And, indeed, to those who are alive to the nameless, universal, eternal soul which breathes in all the grasses of the fields, and beams in the eyes of all creatures of earth and air, and throbs in the living light of palpitating stars, and thrills through the young sap of forest trees, and stirs in the strange loves of wind-borne plants, and hums in every song of the bee, and burns in every quiver of the flame, and peoples with sentient myriads every drop of dew that gathers on a harebell, every bead of water that ripples in a brook—to these the mortal life of man can seem but little, save at once the fiercest and the feeblest thing that does exist; at once the most cruel and the most impotent; tyrant of direst destruction and bondsman of lowest captivity.
Hence, pity entered very little into his thoughts at any time; the perpetual torture of life did indeed perplex him, as it perplexes every thinking creature, with wonder at the universal bitterness that taints all creation, at the universal death whereby all forms of life are nurtured, at the universal anguish of all existence which daily and nightly assails the unknown God in piteous protest at the inexorable laws of inexplicable miseries and mysteries. But because such suffering was thus universal, therefore he almost ceased to feel pity for it; of the two he pitied the beasts far more than the human kind:—the horse staggering beneath the lash in all the feebleness of hunger, lameness, and old age; the ox bleeding from the goad on the hard furrows, or stumbling through the hooting crowd, blind, footsore, and shivering, to its last home in the slaughter-house; the dog, yielding up its noble life inch by inch under the tortures of the knife, loyally licking the hand of the vivisector while he drove his probe through its quivering nerves; the unutterable hell in which all these gentle, kindly, and long-suffering creatures dwelt for the pleasure or the vanity, the avarice or the brutality of men,—these he pitied perpetually, with a tenderness for them that was the softest thing in all his nature.
"There lived once in the East, a great king; he dwelt far away, amongst the fragrant fields of roses, and in the light of suns that never set.

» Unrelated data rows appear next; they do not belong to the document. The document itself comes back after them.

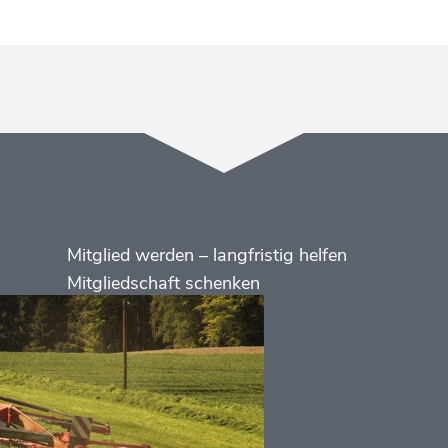
Menüs
Footer
Mitglied werden – langfristig helfen
2
Mitgliedschaft schenken
Kontakt
Social
Media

"He was young, he was beloved, he was fair of face and form; and the people, as they hewed stone, or brought water, said amongst themselves, 'Verily, this man is as a god; he goes where he lists, and he lies still or rises up as he pleases; and all fruits of all lands are culled for him; and his nights are nights of gladness, and his days, when they dawn, are all his to sleep through or spend as he wills.' But the people were wrong. For this king was weary of his life.
"His buckler was sown with gems, but his heart beneath it was sore. For he had been long bitterly harassed by foes who descended on him as wolves from the hills in their hunger, and he had been long plagued with heavy wars and with bad rice harvests, and with many troubles to his nation that kept it very poor, and forbade him to finish the building of new marble palaces, and the making of fresh gardens of delight, on which his heart was set. So he, being weary of a barren land and of an empty treasury, with all his might prayed to the gods that all he touched might turn to gold, even as he had heard had happened to some magician long before in other ages. And the gods gave him the thing he craved; and his treasury overflowed. No king had ever been so rich, as this king now became in the short space of a single summer-day.
"But it was bought with a price.
"When he stretched out his hand to gather the rose that blossomed in his path, a golden flower scentless and stiff was all he grasped. When he called to him the carrier-dove that sped with a scroll of love words across the mountains, the bird sank on his breast a carven piece of metal. When he was athirst and shouted to his cupbearer for drink, the red wine ran a stream of molten gold. When he would fain have eaten, the pulse and the pomegranate grew alike to gold between his teeth. And lo! at eventide, when he sought the silent chambers of his harem, saying, 'Here at least shall I find rest,' and bent his steps to the couch whereon his best-beloved slave was sleeping, a statue of gold was all he drew into his eager arms, and cold shut lips of sculptured gold were all that met his own.
"That night the great king slew himself, unable any more to bear this agony; since all around him was desolation, even though all around him was wealth.